Problem details :: Take the data below and extract the lines from the one with "ring dip: (354, 469)" to the one with "thumb tip: (113, 102)", inclusive, exactly as written.

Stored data
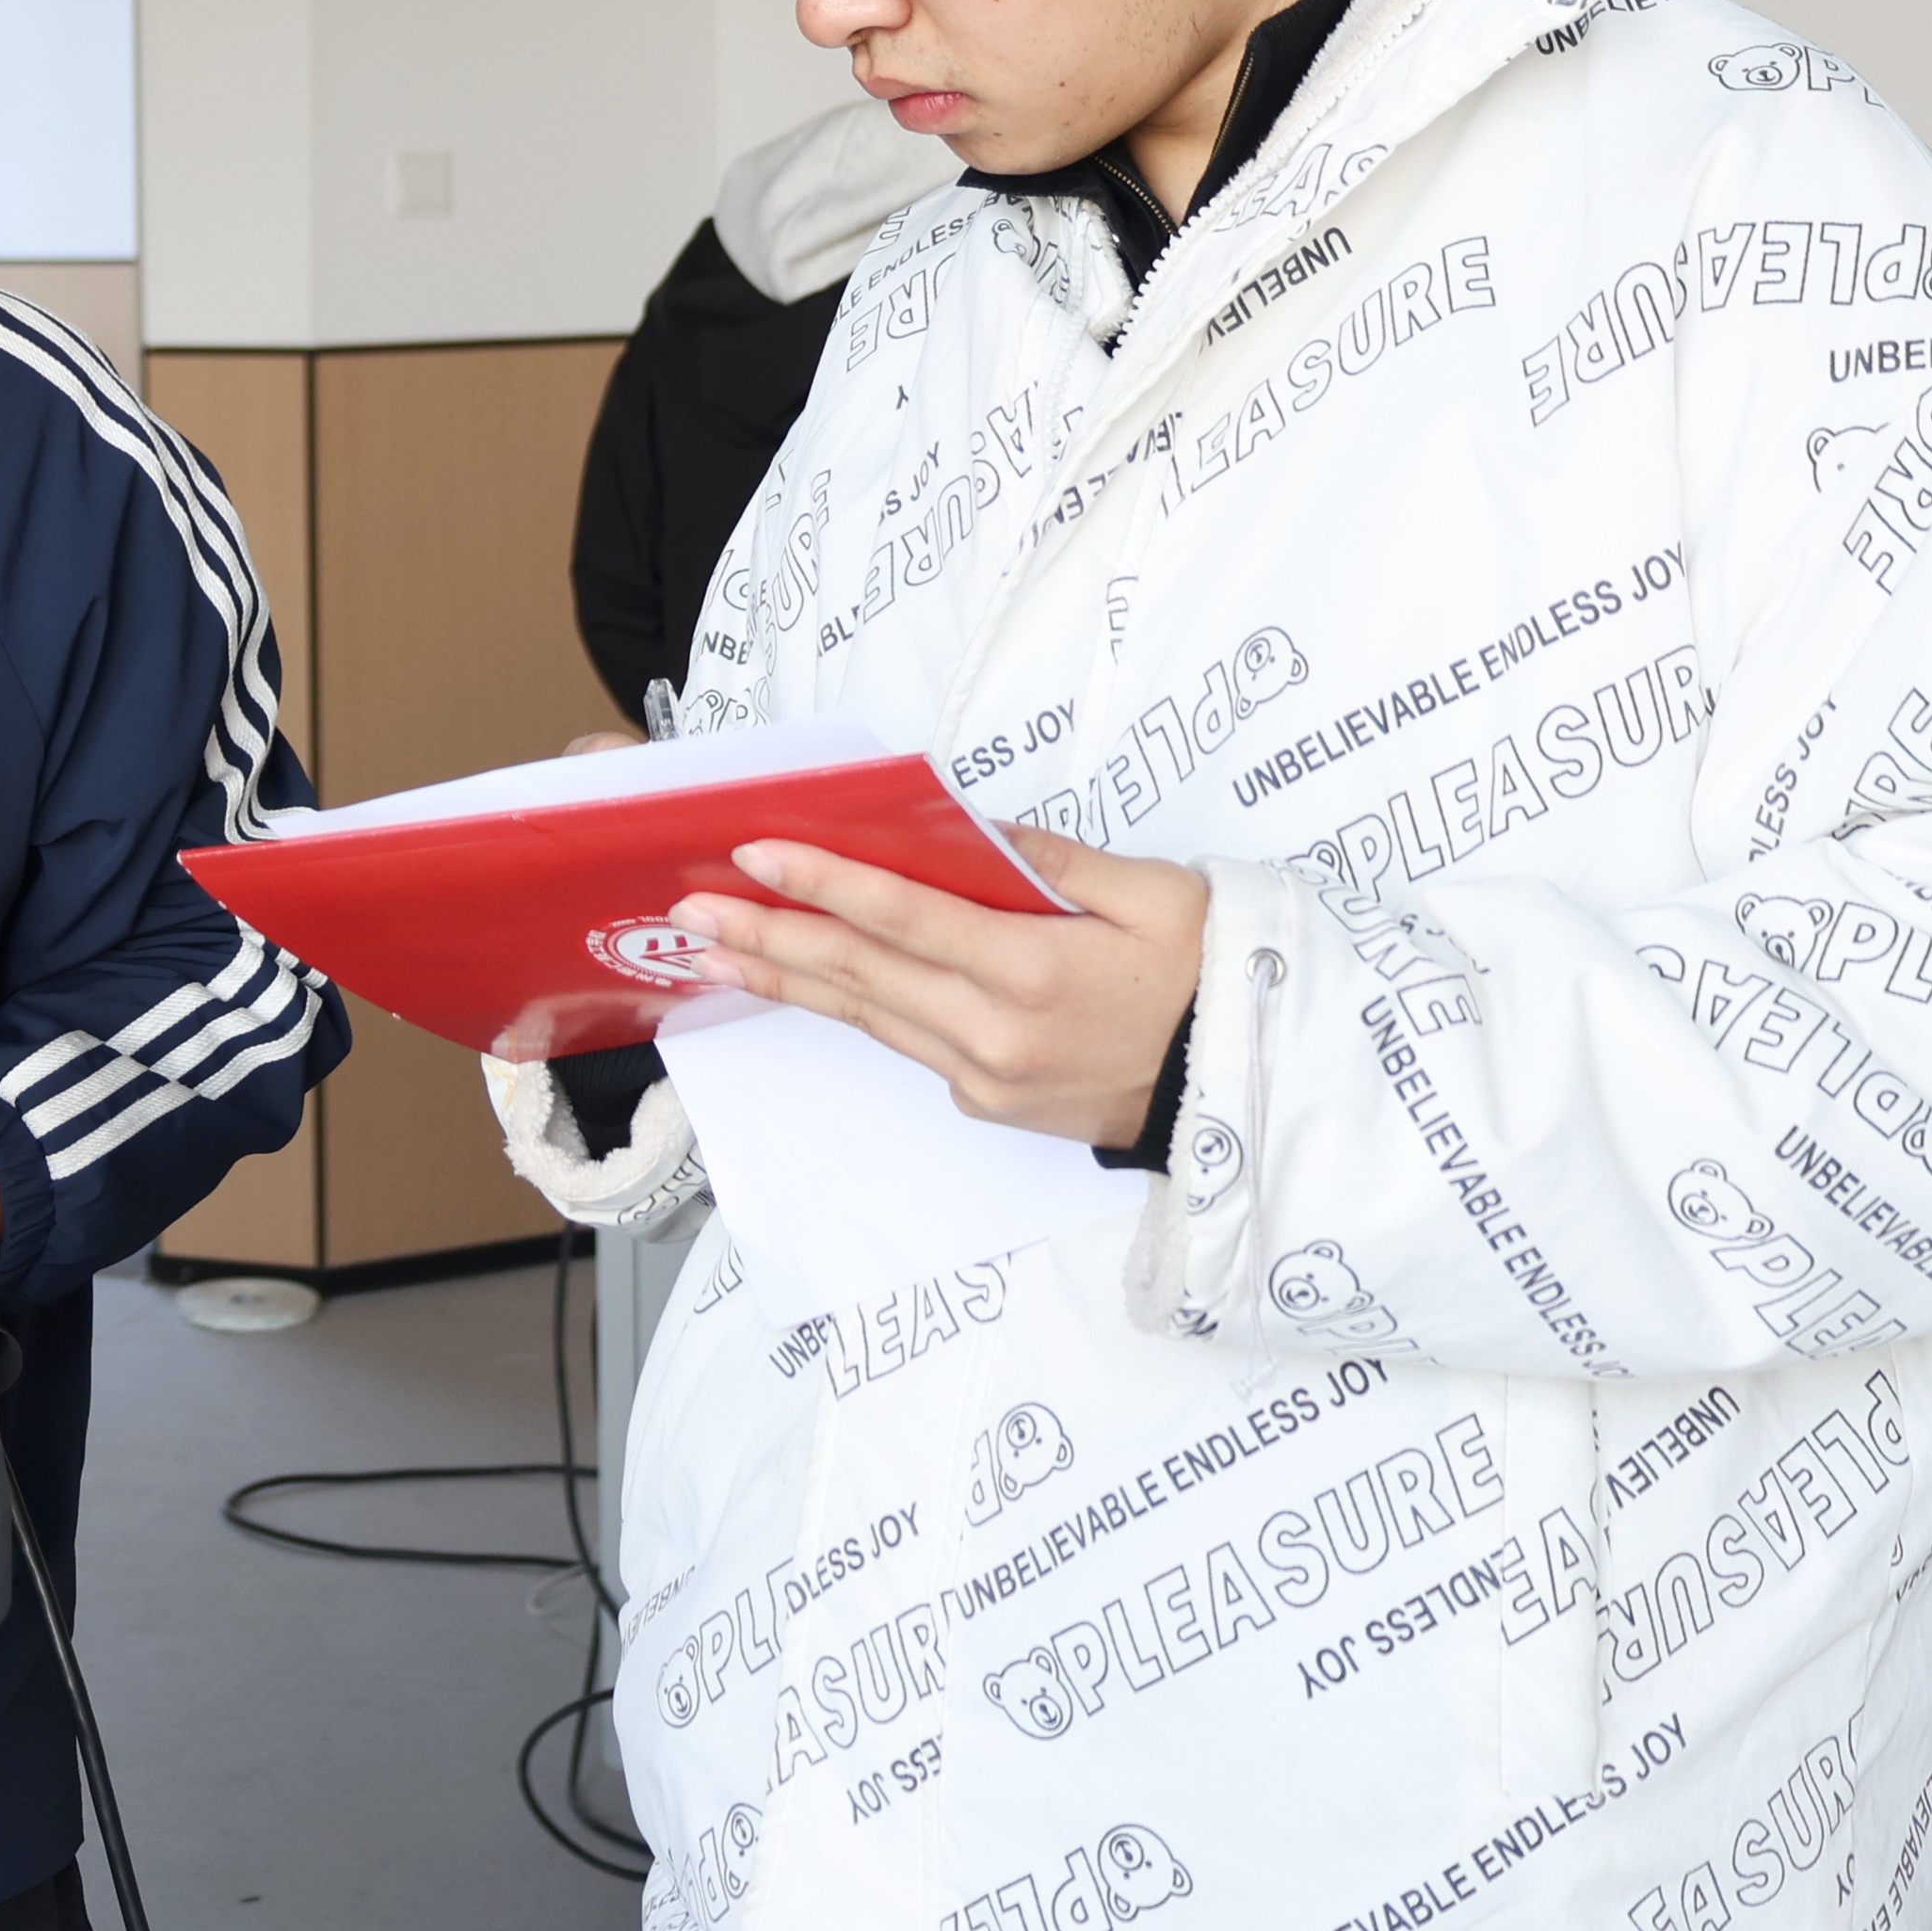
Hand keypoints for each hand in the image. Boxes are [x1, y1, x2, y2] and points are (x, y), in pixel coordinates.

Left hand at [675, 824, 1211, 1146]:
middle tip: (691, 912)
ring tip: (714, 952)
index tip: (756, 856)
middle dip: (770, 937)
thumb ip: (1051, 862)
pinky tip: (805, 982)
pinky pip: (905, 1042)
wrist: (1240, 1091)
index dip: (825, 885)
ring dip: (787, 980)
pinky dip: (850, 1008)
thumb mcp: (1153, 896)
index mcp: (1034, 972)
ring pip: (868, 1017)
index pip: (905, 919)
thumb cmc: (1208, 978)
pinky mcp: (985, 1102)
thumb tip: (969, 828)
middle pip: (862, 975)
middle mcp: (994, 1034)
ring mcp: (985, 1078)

...

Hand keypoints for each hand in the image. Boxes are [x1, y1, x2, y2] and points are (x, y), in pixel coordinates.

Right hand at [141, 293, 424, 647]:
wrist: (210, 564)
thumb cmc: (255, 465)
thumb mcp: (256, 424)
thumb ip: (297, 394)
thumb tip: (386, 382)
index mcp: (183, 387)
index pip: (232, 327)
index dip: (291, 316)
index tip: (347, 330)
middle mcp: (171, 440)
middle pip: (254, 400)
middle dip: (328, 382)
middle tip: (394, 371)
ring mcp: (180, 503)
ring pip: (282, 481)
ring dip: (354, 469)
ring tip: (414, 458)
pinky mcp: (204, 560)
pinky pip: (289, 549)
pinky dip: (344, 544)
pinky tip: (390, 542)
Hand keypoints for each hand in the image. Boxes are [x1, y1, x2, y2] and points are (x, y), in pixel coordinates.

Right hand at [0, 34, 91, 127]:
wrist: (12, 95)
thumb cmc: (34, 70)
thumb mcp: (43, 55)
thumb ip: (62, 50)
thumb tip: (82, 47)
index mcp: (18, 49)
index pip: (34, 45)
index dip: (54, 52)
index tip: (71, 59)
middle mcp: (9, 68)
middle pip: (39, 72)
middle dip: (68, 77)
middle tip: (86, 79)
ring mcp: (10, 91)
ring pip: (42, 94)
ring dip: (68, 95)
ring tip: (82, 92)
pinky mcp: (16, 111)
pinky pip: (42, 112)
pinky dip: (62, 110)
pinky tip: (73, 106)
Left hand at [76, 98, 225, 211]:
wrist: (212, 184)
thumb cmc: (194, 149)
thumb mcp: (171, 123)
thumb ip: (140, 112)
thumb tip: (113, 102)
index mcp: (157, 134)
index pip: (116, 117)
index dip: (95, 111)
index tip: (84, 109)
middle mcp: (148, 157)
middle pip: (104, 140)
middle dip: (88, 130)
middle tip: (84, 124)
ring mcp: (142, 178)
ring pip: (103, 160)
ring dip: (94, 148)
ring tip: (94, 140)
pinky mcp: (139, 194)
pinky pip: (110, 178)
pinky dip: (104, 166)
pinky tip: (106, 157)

Answer area ::
ring dip: (354, 469)
ring tip: (414, 458)
pinky mcp: (204, 560)
pinky pip: (289, 549)
pinky dip: (344, 544)
pinky tip: (390, 542)
Hand keypoints for each hand in the image. Boxes are [x1, y1, x2, y2] and points are (x, y), in pixel coordinates.

Right hand at [0, 34, 91, 127]:
wrist: (12, 95)
thumb cmc: (34, 70)
thumb mcp: (43, 55)
thumb ip: (62, 50)
thumb tip: (82, 47)
index mcp: (18, 49)
index pip: (34, 45)
index dip: (54, 52)
index tip: (71, 59)
middle mcp: (9, 68)
middle pip: (39, 72)
middle dip: (68, 77)
middle tip: (86, 79)
ring mcp: (10, 91)
ring pip: (42, 94)
ring dip: (68, 95)
ring tip: (82, 92)
pinky mcp: (16, 111)
pinky pip: (42, 112)
pinky dip: (62, 110)
pinky tip: (73, 106)
Left hand at [76, 98, 225, 211]:
wrist: (212, 184)
thumb cmc: (194, 149)
thumb mcp: (171, 123)
thumb ip: (140, 112)
thumb tip: (113, 102)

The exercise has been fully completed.